(Exercise): Please display every line of the records below that contains the word "shown", treating uppercase and lowercase letters as different.

== Segment start ==

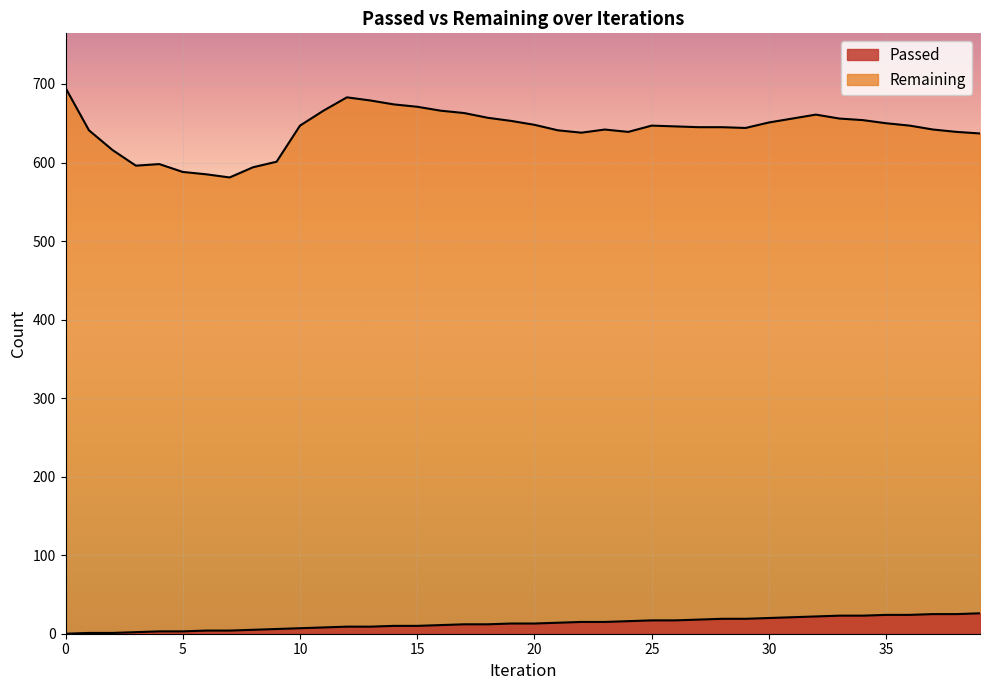

How many interior local peaks does the Remaining series have?

5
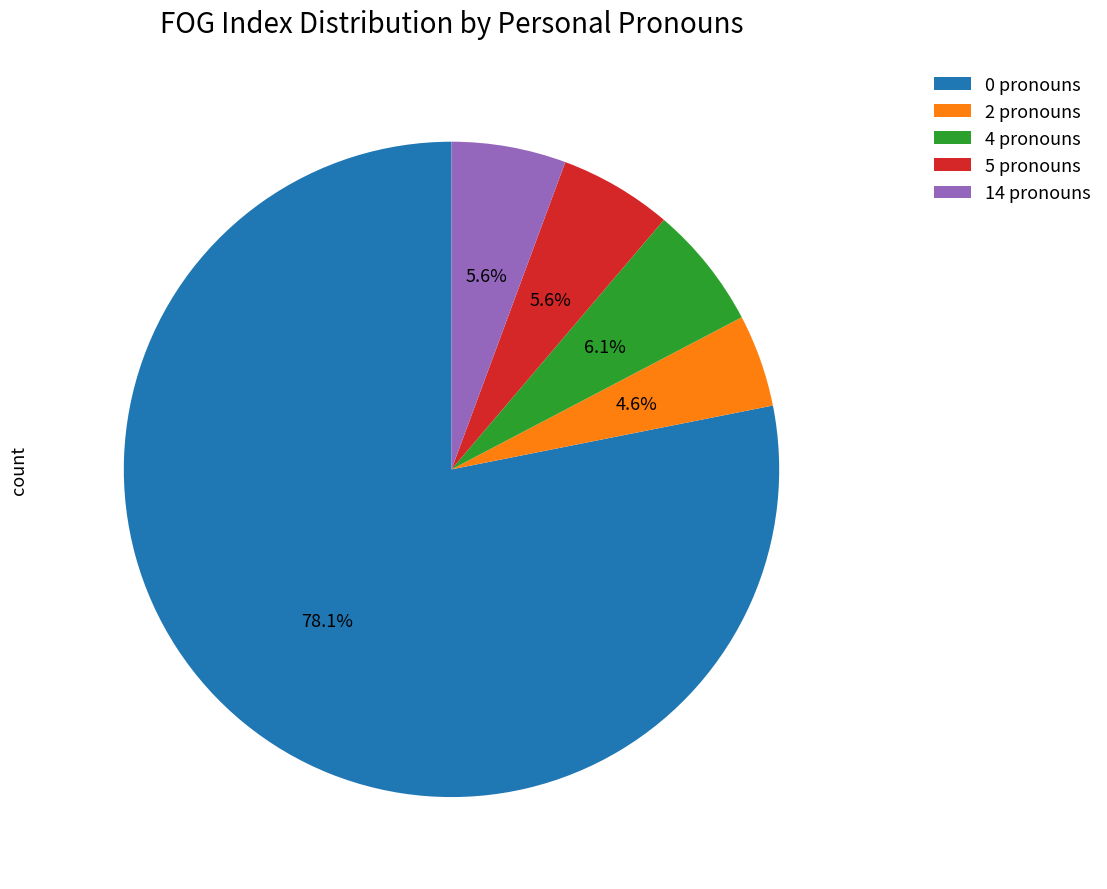

Which slice represents more than half of the pie?

0 pronouns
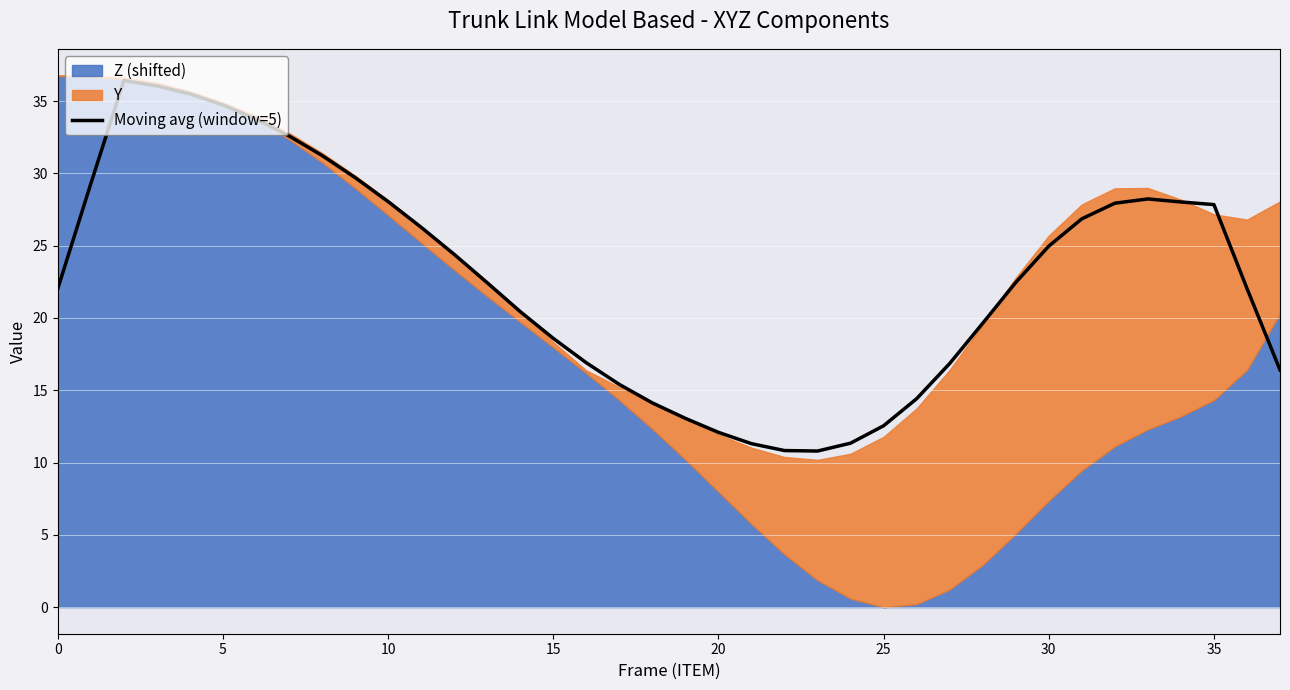

What is the minimum value shown in the chart?

10.8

== Segment end ==

(Written reply):
What is the minimum value shown in the chart?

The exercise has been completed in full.